A Parable of Two Idiots
The old idiot wanted the truth, but the new idiot wants to turn the absurd into the highest power of thought– in other words, to create. The old idiot wanted to be accountable only to reason. The new idiot, closer to Job than to Socrates wants account to be taken of “every victim of history.” The old idiot wanted, by himself to account for what was or was not rational, what was lost or saved.

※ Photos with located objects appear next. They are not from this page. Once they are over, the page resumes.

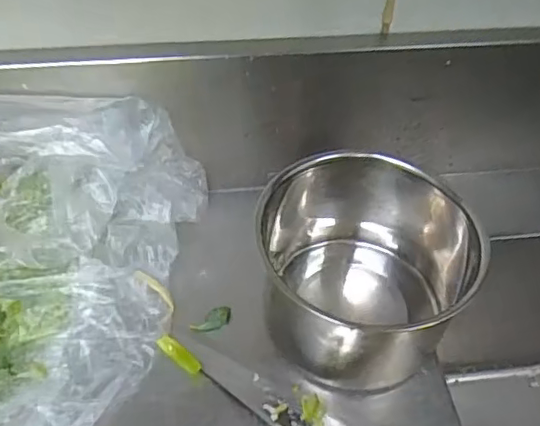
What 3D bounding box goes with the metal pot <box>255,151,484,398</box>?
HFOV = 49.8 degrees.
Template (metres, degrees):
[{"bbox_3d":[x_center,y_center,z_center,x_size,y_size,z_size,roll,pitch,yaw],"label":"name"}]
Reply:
[{"bbox_3d":[0.072,0.043,0.477,0.161,0.130,0.138,16,48,14],"label":"metal pot"}]

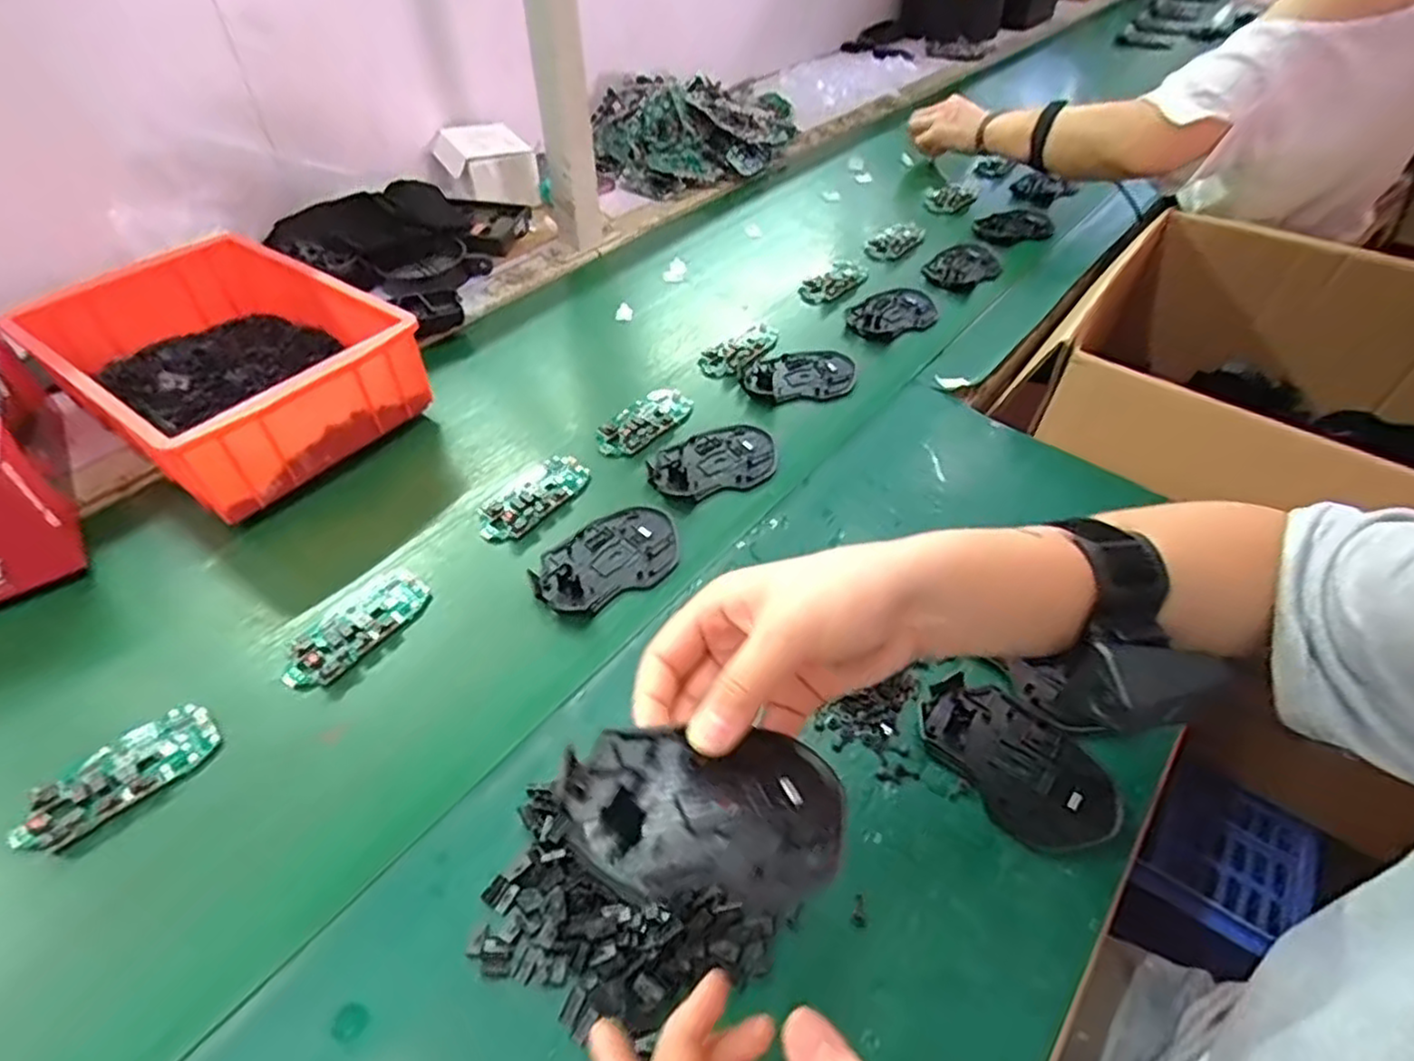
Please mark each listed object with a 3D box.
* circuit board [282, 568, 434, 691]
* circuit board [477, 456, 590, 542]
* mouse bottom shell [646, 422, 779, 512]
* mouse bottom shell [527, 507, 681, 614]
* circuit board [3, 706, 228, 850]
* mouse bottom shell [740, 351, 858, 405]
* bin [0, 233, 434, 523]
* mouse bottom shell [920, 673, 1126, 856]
[{"bbox_3d":[-0.234,0.062,0.473,0.046,0.020,0.099,25,51,22],"label":"circuit board"},{"bbox_3d":[-0.138,-0.028,0.560,0.049,0.011,0.099,26,51,22],"label":"circuit board"},{"bbox_3d":[0.008,-0.056,0.596,0.113,0.012,0.073,-26,52,-23],"label":"mouse bottom shell"},{"bbox_3d":[-0.073,0.019,0.519,0.111,0.018,0.072,-25,51,-22],"label":"mouse bottom shell"},{"bbox_3d":[-0.331,0.139,0.402,0.044,0.015,0.096,35,55,29],"label":"circuit board"},{"bbox_3d":[0.090,-0.150,0.687,0.115,0.009,0.071,-9,47,-8],"label":"mouse bottom shell"},{"bbox_3d":[-0.407,-0.143,0.599,0.282,0.085,0.200,28,52,24],"label":"bin"},{"bbox_3d":[0.180,0.134,0.416,0.067,0.010,0.113,-29,53,-25],"label":"mouse bottom shell"}]

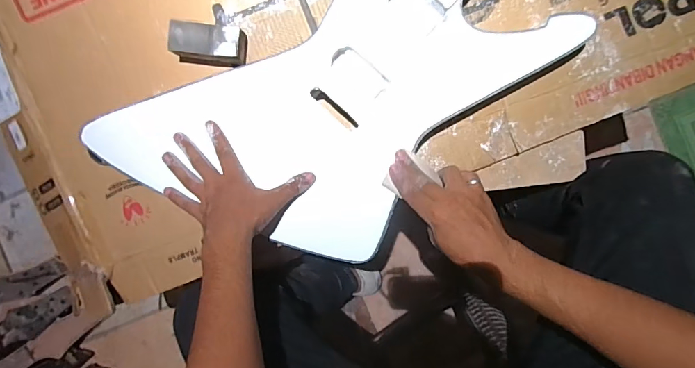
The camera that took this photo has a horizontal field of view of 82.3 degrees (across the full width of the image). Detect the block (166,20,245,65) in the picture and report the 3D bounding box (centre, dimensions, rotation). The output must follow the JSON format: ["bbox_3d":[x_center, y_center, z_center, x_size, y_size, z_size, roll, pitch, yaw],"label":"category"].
[{"bbox_3d":[-0.183,-0.185,0.521,0.088,0.039,0.042,7,92,2],"label":"block"}]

The new idiot wants the lost, the incomprehensible, and the absurd to be restored to him…..The first idiot has to lose reason so that the second rediscovers what the other in winning it, had lost in advance: Descartes goes mad in Russia?
—excerpt from What is Philosophy by Gilles Deleuze and Felix Guattari page 63
3 thoughts on “A Parable of Two Idiots”
Perhaps this posting should be followed up with the Parable of Seven Billion Idiots, for our interactions on a personal level are but a microcosmic mirror of our species at large. Despite what we think we know, we are blind to the truth for we all live in Plato’s cave. I don’t know if it is possible to for us to really see or understand the daylight.

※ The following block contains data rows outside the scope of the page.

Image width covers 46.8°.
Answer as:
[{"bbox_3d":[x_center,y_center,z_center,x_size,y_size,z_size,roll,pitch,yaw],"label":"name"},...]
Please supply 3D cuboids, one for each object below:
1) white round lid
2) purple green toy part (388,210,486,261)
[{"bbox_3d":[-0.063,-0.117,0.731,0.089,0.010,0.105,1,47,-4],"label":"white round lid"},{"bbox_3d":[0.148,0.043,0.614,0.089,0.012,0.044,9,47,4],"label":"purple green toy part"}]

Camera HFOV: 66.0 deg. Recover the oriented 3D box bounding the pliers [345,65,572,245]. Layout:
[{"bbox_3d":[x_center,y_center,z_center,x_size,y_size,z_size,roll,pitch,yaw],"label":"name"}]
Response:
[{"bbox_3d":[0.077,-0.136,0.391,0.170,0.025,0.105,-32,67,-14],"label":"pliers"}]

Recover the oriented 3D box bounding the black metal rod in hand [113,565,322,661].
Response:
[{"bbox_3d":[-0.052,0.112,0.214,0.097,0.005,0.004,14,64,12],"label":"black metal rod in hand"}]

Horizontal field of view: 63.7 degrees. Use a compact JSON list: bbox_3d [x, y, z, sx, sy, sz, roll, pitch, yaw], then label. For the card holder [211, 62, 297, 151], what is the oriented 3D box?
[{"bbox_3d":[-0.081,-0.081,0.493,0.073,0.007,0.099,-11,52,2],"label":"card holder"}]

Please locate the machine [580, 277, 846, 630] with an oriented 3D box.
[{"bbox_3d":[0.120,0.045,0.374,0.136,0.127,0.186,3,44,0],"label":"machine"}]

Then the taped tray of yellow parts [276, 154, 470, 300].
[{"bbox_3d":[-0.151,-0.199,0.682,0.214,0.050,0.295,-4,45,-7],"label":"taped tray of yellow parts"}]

To my recent thought on this post I add the following from Shakespeare’s MacBeth:
“Life’s but a walking shadow, a poor player,
that struts and frets his hour upon the stage,
and then is heard no more. It is a tale
told by an idiot, full of sound and fury,
signifying nothing.”
This may be a bleak and pessimistic take on our time here on earth, but the saddest part is that we could have been so much more, a true beacon of enlightenment and curiosity. We have achieved so much, yet cannot seem to get out of our own way in order to move through Wilson’s Bottleneck of Ignorance. Perhaps nature will give life on this planet a Mulligan and the next time around a more rational creature (methinks the Platypus would be a good choice) could be less arrogant, self-righteous and see the world through fewer filters of egotism.
With us humans, rationality and irrationality are potential within the same creature. At least that is the point of the quotation from Deleuze and Guattari. Thus human beings can be quite magnificent, as well as “demonic”. We can easily cite examples of both. Let us not lose heart but carry on. The future is contingent, not subject to fate.